Blog do Mario Magalhaes

História: De Castello a Temer, por que presidentes ‘dispensam’ popularidade

Mário Magalhães

Resultado de imagem para folha marechal presidente castello branco

Em traje civil, o marechal Castello Branco, o primeiro ditador da ditadura – Foto Folha Imagem

 

Em um café da manhã com jornalistas, Michel Temer pontificou: ''Um governo com popularidade extraordinária não poderia tomar medidas impopulares […] Estou aproveitando a suposta impopularidade para tomar medidas impopulares''.

O ''suposta'' fica por conta de insinceridade ou fantasia. De acordo com o Datafolha, somente 10% dos brasileiros consideram bom ou ótimo o governo Temer. Os que o avaliam ruim ou péssimo são 51%. Logo, inexiste suposição.

Temer, para quem enxerga perto, acata a sugestão dada em novembro pelo publicitário Nizan Guanaes: ''Já que o governo não tem índices de popularidade altos, aproveite presidente. A popularidade é uma jaula. Ninguém faz coisas contundentes com altos níveis de popularidade. Então, aproveite que o senhor ainda não tem altos índices de popularidade e faça coisas impopulares que serão necessárias e irão desenhar esse governo para os próximos anos. Aproveite sua impopularidade, tome medidas amargas, aliás este é o grande desafio das democracias do mundo''.

Quem vê longe no retrovisor sabe que a inspiração de Temer não é o publicitário da excêntrica lição ''ninguém faz coisas contundentes com altos níveis de popularidade''.

Há meio século, o marechal Humberto de Alencar Castello Branco também se jactava do que presumia ser sabedoria: como já era impopular, impunha medidas impopulares em série aos trabalhadores e aos cidadãos mais pobres.

Castello foi o primeiro presidente da ditadura que vigorou de 1964 a 1985. Governou até 1967, sem ter recebido um só voto do povo, depois da deposição do presidente constitucional João Goulart. Foi ''eleito'' pelo Congresso sem mandato para proclamar presidente. A eleição direta para o Planalto estava prevista para 1965. Primeiro, a ditadura adiou-a para 1966. Em seguida, extinguiu-a (só viria a acontecer em 1989).

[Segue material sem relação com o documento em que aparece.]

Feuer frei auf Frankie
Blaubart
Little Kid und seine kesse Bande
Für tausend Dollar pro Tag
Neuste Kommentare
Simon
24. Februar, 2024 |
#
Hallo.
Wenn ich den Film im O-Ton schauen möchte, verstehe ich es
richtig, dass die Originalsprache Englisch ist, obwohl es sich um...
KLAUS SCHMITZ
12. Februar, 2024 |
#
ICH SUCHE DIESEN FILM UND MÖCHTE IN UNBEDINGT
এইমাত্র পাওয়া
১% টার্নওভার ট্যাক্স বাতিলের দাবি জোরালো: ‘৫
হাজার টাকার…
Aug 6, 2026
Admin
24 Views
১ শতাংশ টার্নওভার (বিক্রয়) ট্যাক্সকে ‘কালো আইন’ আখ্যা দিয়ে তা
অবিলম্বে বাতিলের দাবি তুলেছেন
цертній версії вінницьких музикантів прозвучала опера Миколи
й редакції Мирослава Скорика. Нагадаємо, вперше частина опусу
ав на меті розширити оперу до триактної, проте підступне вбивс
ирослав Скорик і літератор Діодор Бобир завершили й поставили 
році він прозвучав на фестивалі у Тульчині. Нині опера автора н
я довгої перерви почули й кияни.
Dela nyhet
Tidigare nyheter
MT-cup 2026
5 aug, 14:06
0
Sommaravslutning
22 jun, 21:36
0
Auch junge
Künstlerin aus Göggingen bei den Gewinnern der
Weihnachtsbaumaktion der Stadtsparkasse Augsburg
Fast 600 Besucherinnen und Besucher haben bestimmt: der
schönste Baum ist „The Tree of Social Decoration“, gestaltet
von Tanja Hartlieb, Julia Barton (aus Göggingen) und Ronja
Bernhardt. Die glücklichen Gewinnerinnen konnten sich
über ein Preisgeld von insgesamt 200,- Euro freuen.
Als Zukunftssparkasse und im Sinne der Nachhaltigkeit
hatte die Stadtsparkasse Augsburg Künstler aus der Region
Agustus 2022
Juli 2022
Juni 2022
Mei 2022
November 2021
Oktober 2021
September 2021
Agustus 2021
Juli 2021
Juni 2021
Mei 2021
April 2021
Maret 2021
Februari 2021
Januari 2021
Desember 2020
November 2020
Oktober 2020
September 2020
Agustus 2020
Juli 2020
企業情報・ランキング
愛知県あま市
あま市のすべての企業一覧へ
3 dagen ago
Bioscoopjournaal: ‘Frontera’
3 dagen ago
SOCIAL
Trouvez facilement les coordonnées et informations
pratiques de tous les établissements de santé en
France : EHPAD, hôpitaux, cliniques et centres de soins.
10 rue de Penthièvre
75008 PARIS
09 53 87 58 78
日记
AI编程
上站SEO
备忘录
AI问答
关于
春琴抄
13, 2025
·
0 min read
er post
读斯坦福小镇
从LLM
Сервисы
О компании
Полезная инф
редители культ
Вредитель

Durante sua administração, Castello castigou os brasileiros com medidas que hoje caberiam no receituário do ''ajuste''. Constituíam um tremendo arrocho, com a imposição de perdas salariais perversas e baques nas condições de vida.

Luís Viana Filho, seu ministro do Gabinete Civil, recapitularia, orgulhoso: o marechal ''não vacilara ante a impopularidade''.

O jornal ''Diário de Notícias'' adulou Castello: ''O fantasma da impopularidade, se o atormenta, não o intimida''.

Castello disse a um antigo aliado com quem viria a romper: ''O senhor sabe que a Revolução está tomando medidas de caráter impopular''. Os golpistas tratavam como ''Revolução'' o regime nascido do golpe de Estado de 1964.

A um general norte-americano, seu amigo desde a década de 1940, Castello afirmou em agosto de 1966 estar ''bem ciente de como seu governo é impopular devido às suas medidas de austeridade anti-inflacionárias''.

Trocando em miúdos, Castello Branco governava secundarizando a aprovação dos eleitores. Não a dispensava, mas ela não era determinante. Por motivo singelo: o governante não dependia da vontade dos governados para se manter no cargo ou fazer o sucessor. Não dependera deles para empalmar o poder.

Num contexto histórico diferente, é também o que ocorre com Michel Temer. O presidente não chegou lá por meio do sufrágio popular (foi eleito para vice, e no tapetão se beneficiou da derrubada da presidente contra a qual conspirou). Tem pouca ou nenhuma possibilidade de vencer a eleição direta prevista para 2018 (só um doidão muito doido especula vitória nas urnas de um correligionário de Renan Calheiros, Eduardo Cunha e Romero Jucá).

Esta é uma das razões pelas quais a democracia faz bem: como é escolhido pelo voto do povo, o governante não pode _ou não deveria_ ignorar seus eleitores ao governar.

Temer bebe no ditador Castello, que deixou o governo muitíssimo impopular, como até as pesquisas de opinião da época demonstraram.